Format every text line in the rows below as a JSON list of strings, one string per line, with blank lines omitted. Leave the pictures out of the answer.

Text extractions at the page level
☆ ☆ ☆

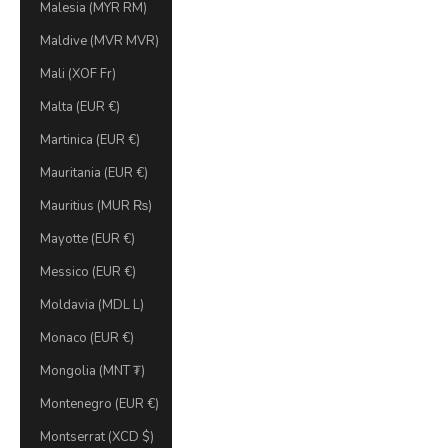
Malesia (MYR RM)
Maldive (MVR MVR)
Mali (XOF Fr)
Malta (EUR €)
Martinica (EUR €)
Mauritania (EUR €)
Mauritius (MUR ₨)
Mayotte (EUR €)
Messico (EUR €)
Moldavia (MDL L)
Monaco (EUR €)
Mongolia (MNT ₮)
Montenegro (EUR €)
Montserrat (XCD $)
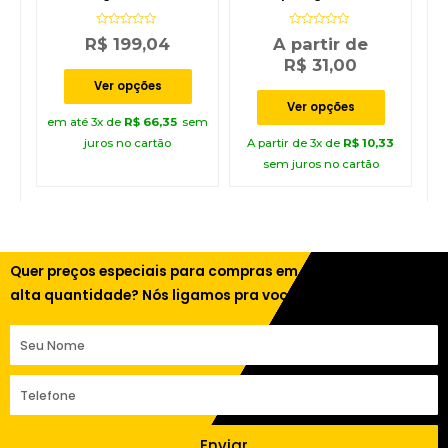
Delta
Soprano
Avaliação
Avaliação
R$
199,04
A partir de
0
0
de
de
R$
31,00
5
5
Ver opções
Ver opções
em até 3x de
R$
66,35
sem
juros no cartão
A partir de 3x de
R$
10,33
sem juros no cartão
Quer preços especiais para compras em
alta quantidade? Nós ligamos pra você!
Enviar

☆ ☆ ☆

§ **ANSWER AREA**
[
  "Malesia (MYR RM)",
  "Maldive (MVR MVR)",
  "Mali (XOF Fr)",
  "Malta (EUR €)",
  "Martinica (EUR €)",
  "Mauritania (EUR €)",
  "Mauritius (MUR ₨)",
  "Mayotte (EUR €)",
  "Messico (EUR €)",
  "Moldavia (MDL L)",
  "Monaco (EUR €)",
  "Mongolia (MNT ₮)",
  "Montenegro (EUR €)",
  "Montserrat (XCD $)",
  "Delta",
  "Soprano",
  "Avaliação",
  "Avaliação",
  "R$",
  "199,04",
  "A partir de",
  "0",
  "0",
  "de",
  "de",
  "R$",
  "31,00",
  "5",
  "5",
  "Ver opções",
  "Ver opções",
  "em até 3x de",
  "R$",
  "66,35",
  "sem",
  "juros no cartão",
  "A partir de 3x de",
  "R$",
  "10,33",
  "sem juros no cartão",
  "Quer preços especiais para compras em",
  "alta quantidade? Nós ligamos pra você!",
  "Enviar"
]